Answer
The solution set is$\underline{\left\{ 22 \right\}}$.
Work Step by Step
$\sqrt{2x+5}-\sqrt{x+3}=2$
Add$\sqrt{x+3}$ to both sides:
$\sqrt{2x+5}-\sqrt{x+3}+\sqrt{x+3}=2+\sqrt{x+3}$
Simplify:
$\sqrt{2x+5}=2+\sqrt{x+3}$
Square both the sides:
${{\left( \sqrt{2x+5} \right)}^{2}}={{\left( 2+\sqrt{x+3} \right)}^{2}}$
Simplify, square eliminates the square root and using ${{\left( a+b \right)}^{2}}={{a}^{2}}+2ab+{{b}^{2}}$.
$\begin{align}
& 2x+5={{2}^{2}}+2\times 2\times \sqrt{x+3}+{{\left( \sqrt{x+3} \right)}^{2}} \\
& 2x+5=4+4\sqrt{x+3}+x+3 \\
& 2x+5=7+4\sqrt{x+3}+x
\end{align}$
Subtract$7$ from both sides:
$2x+5-7=7-7+4\sqrt{x+3}+x$
Simplify:
$2x-2=4\sqrt{x+3}+x$
Subtract x from both sides:
$2x-x-2=4\sqrt{x+3}+x-x$
Simplify:
$x-2=4\sqrt{x+3}$
Again, square both the sides:
${{\left( x-2 \right)}^{2}}={{\left( 4\sqrt{x+3} \right)}^{2}}$
Simplify, square eliminates the square root and using${{\left( a-b \right)}^{2}}={{a}^{2}}-2ab+{{b}^{2}}$.

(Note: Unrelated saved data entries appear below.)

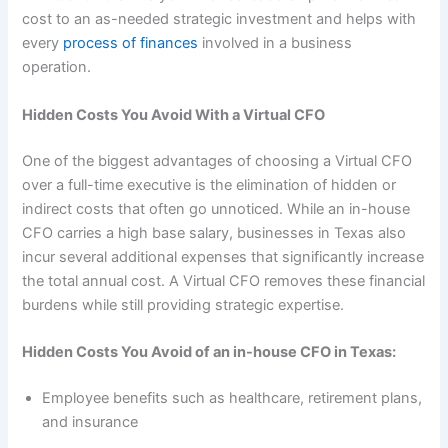
cost to an as-needed strategic investment and helps with
every
process of finances
involved in a business
operation.
Hidden Costs You Avoid With a Virtual CFO
One of the biggest advantages of choosing a Virtual CFO
over a full-time executive is the elimination of hidden or
indirect costs that often go unnoticed. While an in-house
CFO carries a high base salary, businesses in Texas also
incur several additional expenses that significantly increase
the total annual cost. A Virtual CFO removes these financial
burdens while still providing strategic expertise.
Hidden Costs You Avoid of an in-house CFO in Texas:
Employee benefits such as healthcare, retirement plans,
and insurance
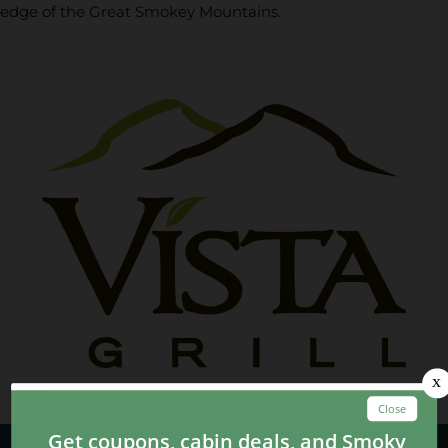
edge of the Great Smokey Mountains.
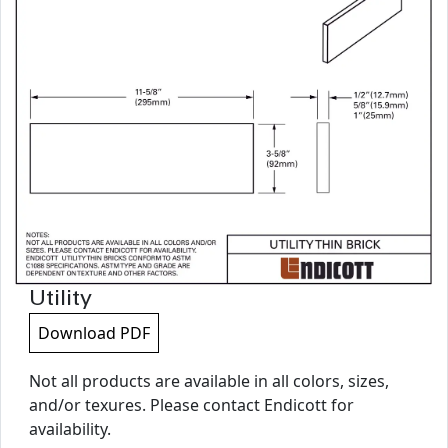
Utility
Download PDF
Not all products are available in all colors, sizes,
and/or texures. Please contact Endicott for
availability.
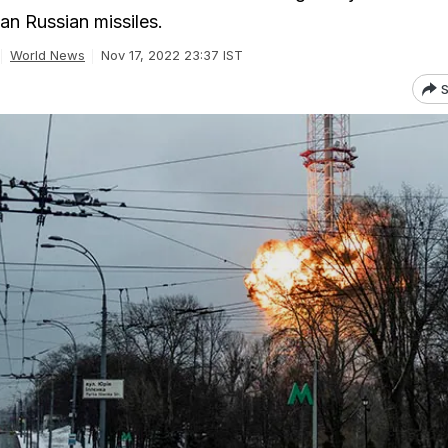
han Russian missiles.
World News
Nov 17, 2022 23:37 IST
S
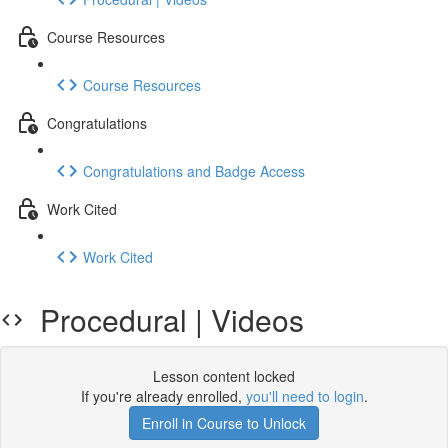
Course Resources
Course Resources
Congratulations
Congratulations and Badge Access
Work Cited
Work Cited
Procedural | Videos
Lesson content locked
If you're already enrolled,
you'll need to login
.
Enroll in Course to Unlock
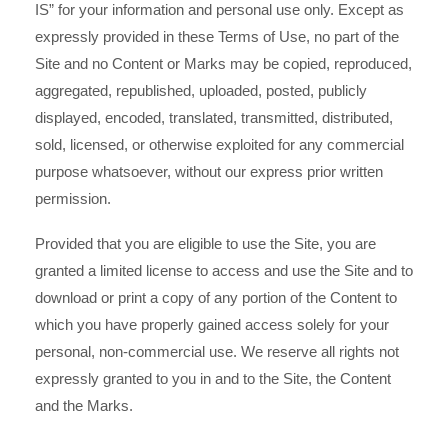
IS” for your information and personal use only. Except as
expressly provided in these Terms of Use, no part of the
Site and no Content or Marks may be copied, reproduced,
aggregated, republished, uploaded, posted, publicly
displayed, encoded, translated, transmitted, distributed,
sold, licensed, or otherwise exploited for any commercial
purpose whatsoever, without our express prior written
permission.
Provided that you are eligible to use the Site, you are
granted a limited license to access and use the Site and to
download or print a copy of any portion of the Content to
which you have properly gained access solely for your
personal, non-commercial use. We reserve all rights not
expressly granted to you in and to the Site, the Content
and the Marks.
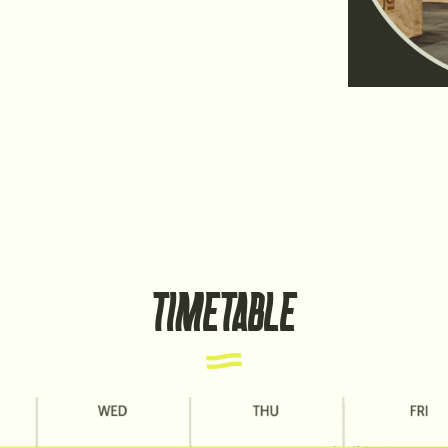
TIMETABLE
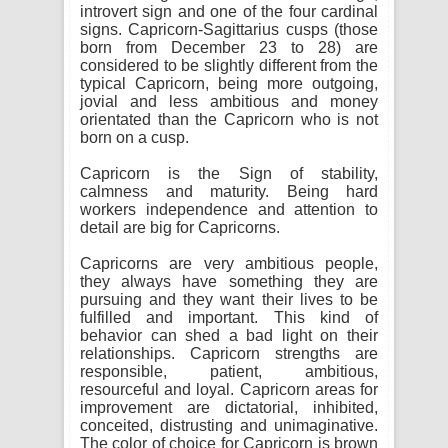
introvert sign and one of the four cardinal
signs. Capricorn-Sagittarius cusps (those
born from December 23 to 28) are
considered to be slightly different from the
typical Capricorn, being more outgoing,
jovial and less ambitious and money
orientated than the Capricorn who is not
born on a cusp.
Capricorn is the Sign of stability,
calmness and maturity. Being hard
workers independence and attention to
detail are big for Capricorns.
Capricorns are very ambitious people,
they always have something they are
pursuing and they want their lives to be
fulfilled and important. This kind of
behavior can shed a bad light on their
relationships. Capricorn strengths are
responsible, patient, ambitious,
resourceful and loyal. Capricorn areas for
improvement are dictatorial, inhibited,
conceited, distrusting and unimaginative.
The color of choice for Capricorn is brown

${{x}^{2}}-2\times x\times 2+4=16\left( x+3 \right)$
.
Use distributive,
${{x}^{2}}-4x+4=16x+48$
Subtract$16x+48$ from both sides:
\[\begin{align}
& {{x}^{2}}-4x+4-\left( 16x+48 \right)=16x+48-\left( 16x+48 \right) \\
& {{x}^{2}}-4x+4-16x-48=16x+48-16x-48 \\
& {{x}^{2}}-20x-44=0
\end{align}\]
Factorize,
$\begin{align}
& {{x}^{2}}-22x+2x-44=0 \\
& x\left( x-22 \right)+2\left( x-22 \right)=0 \\
& \left( x-22 \right)\left( x+2 \right)=0
\end{align}$
Compare each factor separately:
\[\begin{align}
& x-22=0\,\,\,\,\,\,\,\,\,\,\,\,\,\,\,\,\,\,\,\,\,\,\,\,\,\,\,x+2=0 \\
& x=22\,\,\,\,\,\,\,\,\,\,\,\,\,\,\,\,\,\,\,\,\,\,\,\,\,\,\,\,\,\,\,\,\,\,x=-2 \\
\end{align}\]
Check: $x=22$
$\sqrt{2x+5}-\sqrt{x+3}=2$
Substitute and proceed from L.H.S:
$\begin{align}
& \sqrt{2\left( 22 \right)+5}-\sqrt{22+3} \\
& \sqrt{44+5}-\sqrt{25} \\
& \sqrt{49}-\sqrt{25} \\
& 7-5 \\
& 2 \\
\end{align}$
which is true.
Check: $x=-2$
$\sqrt{2x+5}-\sqrt{x+3}=2$
Substitute and proceed from L.H.S
$\begin{align}
& \sqrt{2\left( -2 \right)+5}-\sqrt{-2+3} \\
& \sqrt{-4+5}-\sqrt{1} \\
& \sqrt{1}-1 \\
& 1-1 \\
& 0 \\
\end{align}$
which is not true.
Hence, the solution is $x=22$only.
Hence, the solution set is$\left\{ 22 \right\}$.